Если кто-то скажет, что это не Сартр, то мне это странно. Но это и глубже, чем Сартр или Камю, потому что вот этот образ: «слились воедино конь и человек и летели в черную ночь, и ночь летела им навстречу… полет… ничего не видно: ни земли, ни неба, ни головы, только ночной огромный мир стронулся… Ни о братишке не думалось, ни о чем не думалось…»
Это всё — «о чем ты воешь, ветр ночной?» Тут Шукшин наследует Тютчеву, наследует огромному пласту русской классической литературы… Вспомним, в частности, «Живой труп» Толстого. Вот это ощущение непосильности, противопоставления свободы и воли, этой самой полноты, которая, конечно, адресует к Абсолюту, к Великой Тьме. Или к тем водам, которые должны объять сущее, если верить стихам Тютчева.

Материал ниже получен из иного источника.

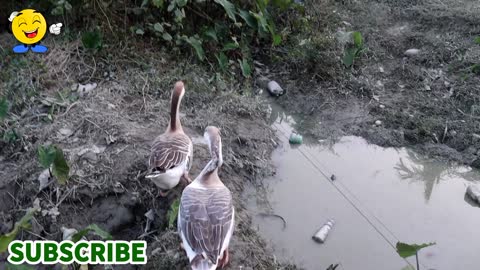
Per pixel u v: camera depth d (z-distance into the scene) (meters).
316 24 4.15
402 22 4.27
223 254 2.42
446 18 4.21
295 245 2.74
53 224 2.68
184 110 3.34
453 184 3.14
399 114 3.54
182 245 2.46
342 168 3.23
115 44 3.57
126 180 2.80
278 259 2.64
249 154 3.21
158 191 2.78
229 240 2.35
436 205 3.01
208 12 3.81
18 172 2.84
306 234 2.80
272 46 3.97
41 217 2.69
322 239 2.75
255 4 3.88
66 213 2.72
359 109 3.62
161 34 3.63
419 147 3.37
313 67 3.83
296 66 3.87
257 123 3.44
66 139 2.98
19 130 3.03
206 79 3.60
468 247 2.77
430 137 3.41
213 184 2.42
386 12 4.33
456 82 3.73
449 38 4.04
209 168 2.42
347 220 2.89
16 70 3.38
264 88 3.79
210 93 3.49
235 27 3.87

Именно ощущение того, что сейчас брат умирает… этот шок вообще самой возможности смерти… дальше этот полет на коне… И он вдруг понимает, что есть то, что выводит его за рамки обусловленности — обусловленности телом, обусловленности формой, обусловленности конечным…
А что находится за рамками этой обусловленности? Он кричит и хочет туда.
Я знаю героических военных, которые любили прыгать в пропасть с парашютом и очень долго его не раскрывать. И вот они прыгали в эту пропасть, кричали и только через какое-то время дергали кольцо. И момент, когда они летят в черноту и кричат, — это момент, когда хочется одного — освободиться от любой обусловленности.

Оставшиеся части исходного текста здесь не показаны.